La semaine du retour fut vite écoulée. Celle qui suivit devait être la dernière que le régiment passait à Meryton. Toute la jeunesse féminine du voisinage donnait les signes d’un profond abattement. La tristesse semblait universelle. Seules, les aînées des demoiselles Bennet étaient encore en état de manger, dormir, et vaquer à leurs occupations ordinaires. Cette insensibilité leur était du reste souvent reprochée par Kitty et Lydia dont la détresse était infinie et qui ne pouvaient comprendre une telle dureté de cœur chez des membres de leur famille.

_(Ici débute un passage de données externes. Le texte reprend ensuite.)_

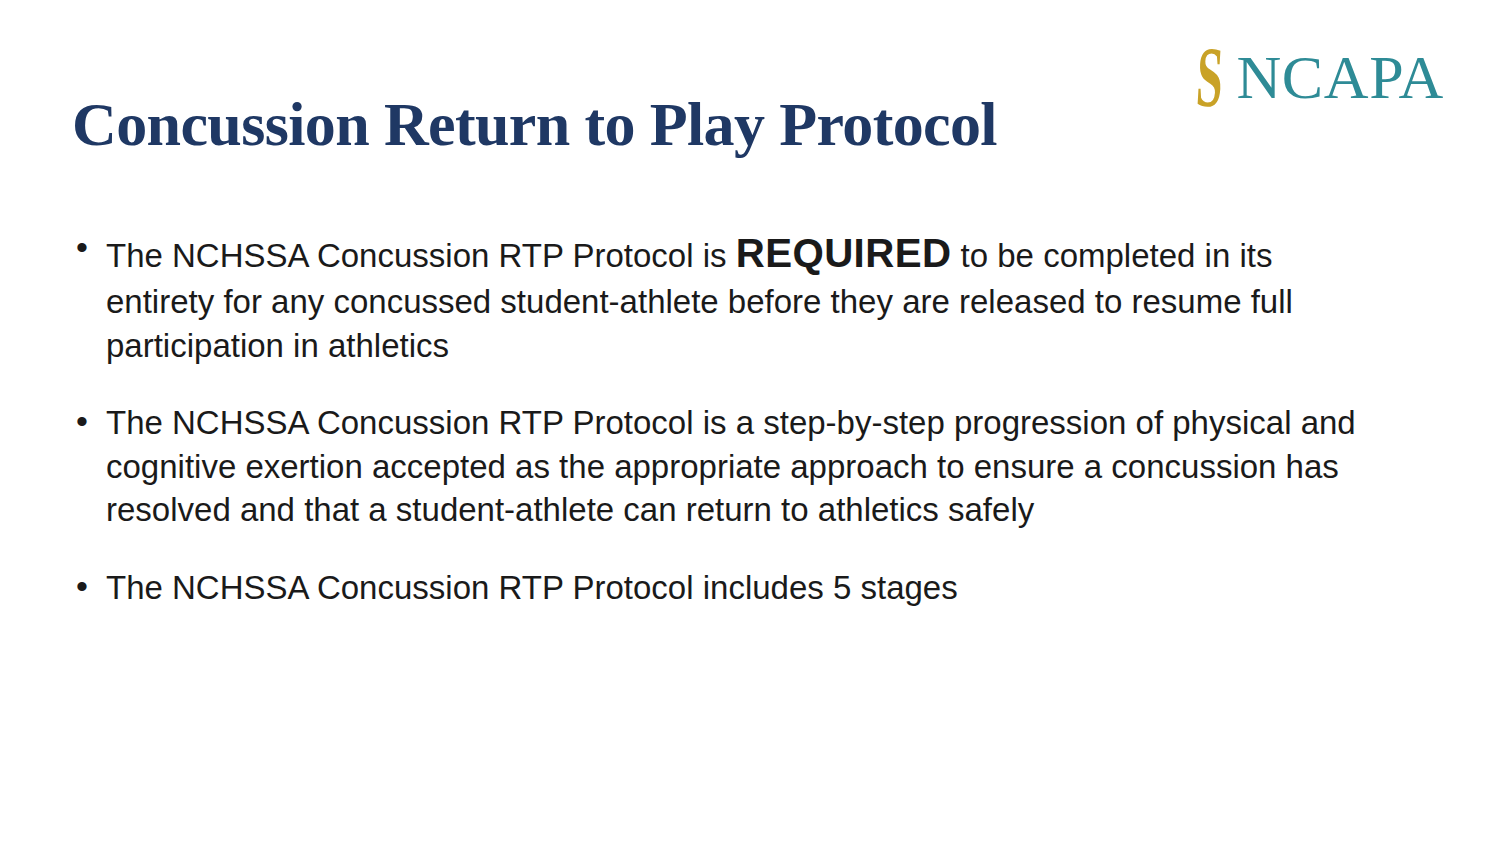S NCAPA
Concussion Return to Play Protocol
The NCHSSA Concussion RTP Protocol is REQUIRED to be completed in its entirety for any concussed student-athlete before they are released to resume full participation in athletics
The NCHSSA Concussion RTP Protocol is a step-by-step progression of physical and cognitive exertion accepted as the appropriate approach to ensure a concussion has resolved and that a student-athlete can return to athletics safely
The NCHSSA Concussion RTP Protocol includes 5 stages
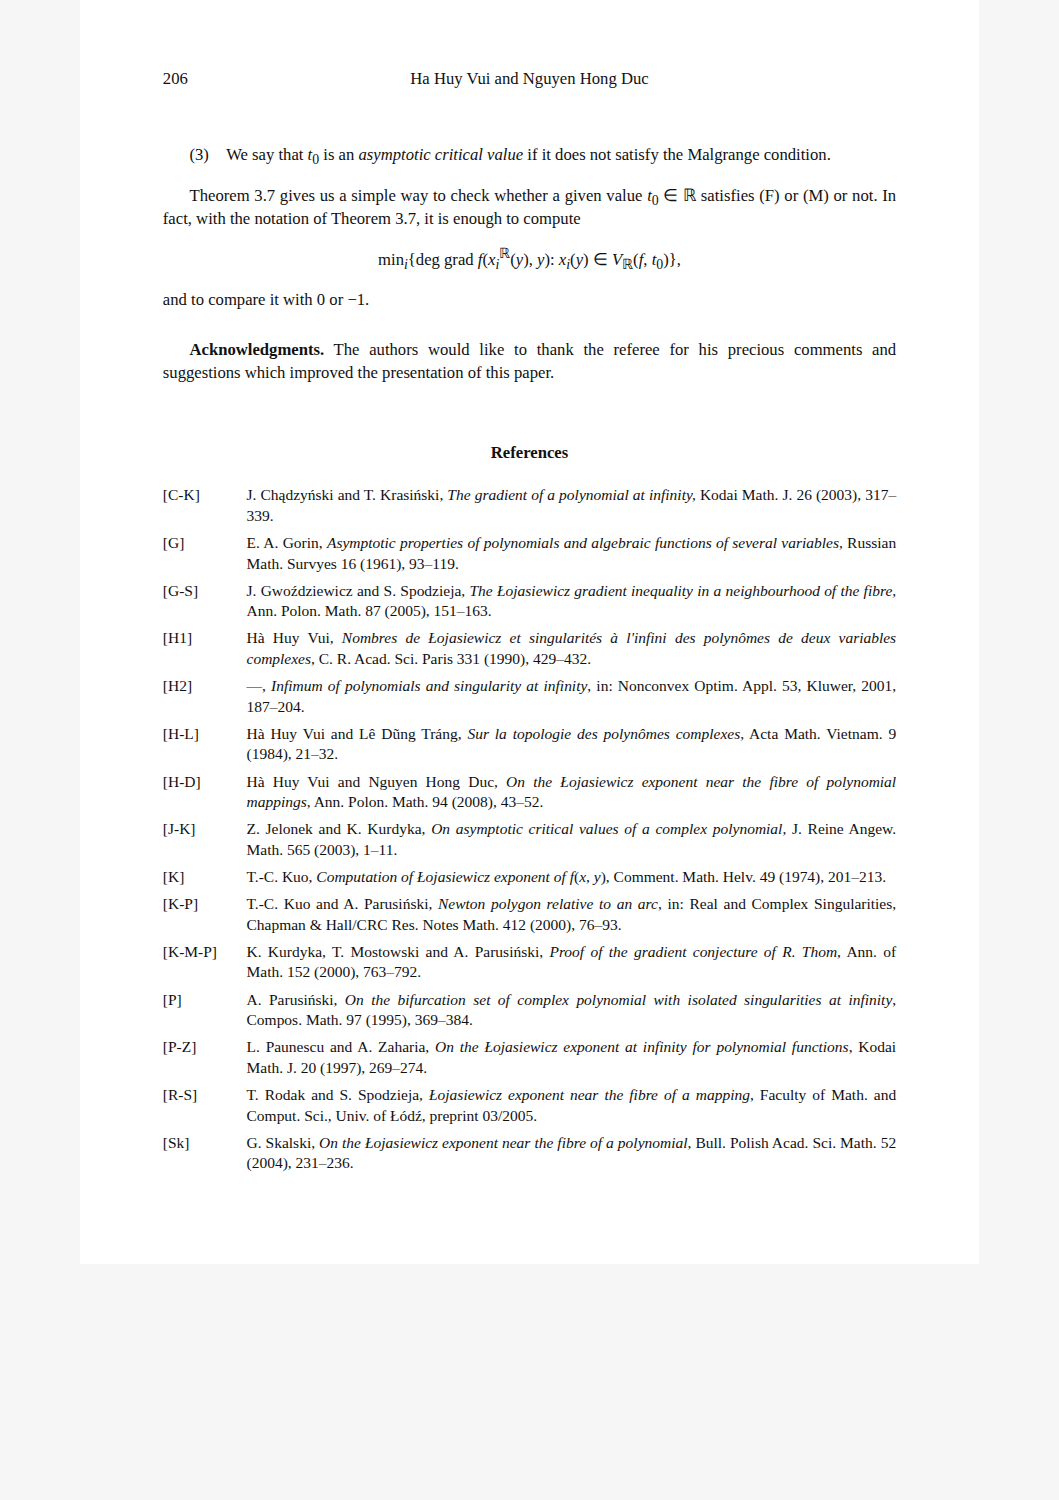206
Ha Huy Vui and Nguyen Hong Duc
(3)
We say that t0 is an asymptotic critical value if it does not satisfy the Malgrange condition.
Theorem 3.7 gives us a simple way to check whether a given value t0 ∈ ℝ satisfies (F) or (M) or not. In fact, with the notation of Theorem 3.7, it is enough to compute
mini{deg grad f(xiℝ(y), y): xi(y) ∈ Vℝ(f, t0)},
and to compare it with 0 or −1.
Acknowledgments. The authors would like to thank the referee for his precious comments and suggestions which improved the presentation of this paper.
References
[C-K]
J. Chądzyński and T. Krasiński, The gradient of a polynomial at infinity, Kodai Math. J. 26 (2003), 317–339.
[G]
E. A. Gorin, Asymptotic properties of polynomials and algebraic functions of several variables, Russian Math. Survyes 16 (1961), 93–119.
[G-S]
J. Gwoździewicz and S. Spodzieja, The Łojasiewicz gradient inequality in a neighbourhood of the fibre, Ann. Polon. Math. 87 (2005), 151–163.
[H1]
Hà Huy Vui, Nombres de Łojasiewicz et singularités à l'infini des polynômes de deux variables complexes, C. R. Acad. Sci. Paris 331 (1990), 429–432.
[H2]
—, Infimum of polynomials and singularity at infinity, in: Nonconvex Optim. Appl. 53, Kluwer, 2001, 187–204.
[H-L]
Hà Huy Vui and Lê Dũng Tráng, Sur la topologie des polynômes complexes, Acta Math. Vietnam. 9 (1984), 21–32.
[H-D]
Hà Huy Vui and Nguyen Hong Duc, On the Łojasiewicz exponent near the fibre of polynomial mappings, Ann. Polon. Math. 94 (2008), 43–52.
[J-K]
Z. Jelonek and K. Kurdyka, On asymptotic critical values of a complex polynomial, J. Reine Angew. Math. 565 (2003), 1–11.
[K]
T.-C. Kuo, Computation of Łojasiewicz exponent of f(x, y), Comment. Math. Helv. 49 (1974), 201–213.
[K-P]
T.-C. Kuo and A. Parusiński, Newton polygon relative to an arc, in: Real and Complex Singularities, Chapman & Hall/CRC Res. Notes Math. 412 (2000), 76–93.
[K-M-P]
K. Kurdyka, T. Mostowski and A. Parusiński, Proof of the gradient conjecture of R. Thom, Ann. of Math. 152 (2000), 763–792.
[P]
A. Parusiński, On the bifurcation set of complex polynomial with isolated singularities at infinity, Compos. Math. 97 (1995), 369–384.
[P-Z]
L. Paunescu and A. Zaharia, On the Łojasiewicz exponent at infinity for polynomial functions, Kodai Math. J. 20 (1997), 269–274.
[R-S]
T. Rodak and S. Spodzieja, Łojasiewicz exponent near the fibre of a mapping, Faculty of Math. and Comput. Sci., Univ. of Łódź, preprint 03/2005.
[Sk]
G. Skalski, On the Łojasiewicz exponent near the fibre of a polynomial, Bull. Polish Acad. Sci. Math. 52 (2004), 231–236.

— Mon Dieu, qu’allons-nous faire ? qu’allons-nous devenir ? s’exclamaient-elles sans cesse dans l’amertume de leur désespoir. Comment avez-vous le cœur de sourire ainsi, Lizzy ?

Leur mère compatissait à leur chagrin, en se rappelant ce qu’elle avait souffert elle-même vingt-cinq ans auparavant, dans de semblables circonstances.

— Moi aussi, j’ai pleuré deux jours entiers, lorsque le régiment du colonel Millar est parti. Je croyais bien que mon cœur allait se briser.

— Le mien n’y résistera pas, j’en suis sûre, déclara Lydia.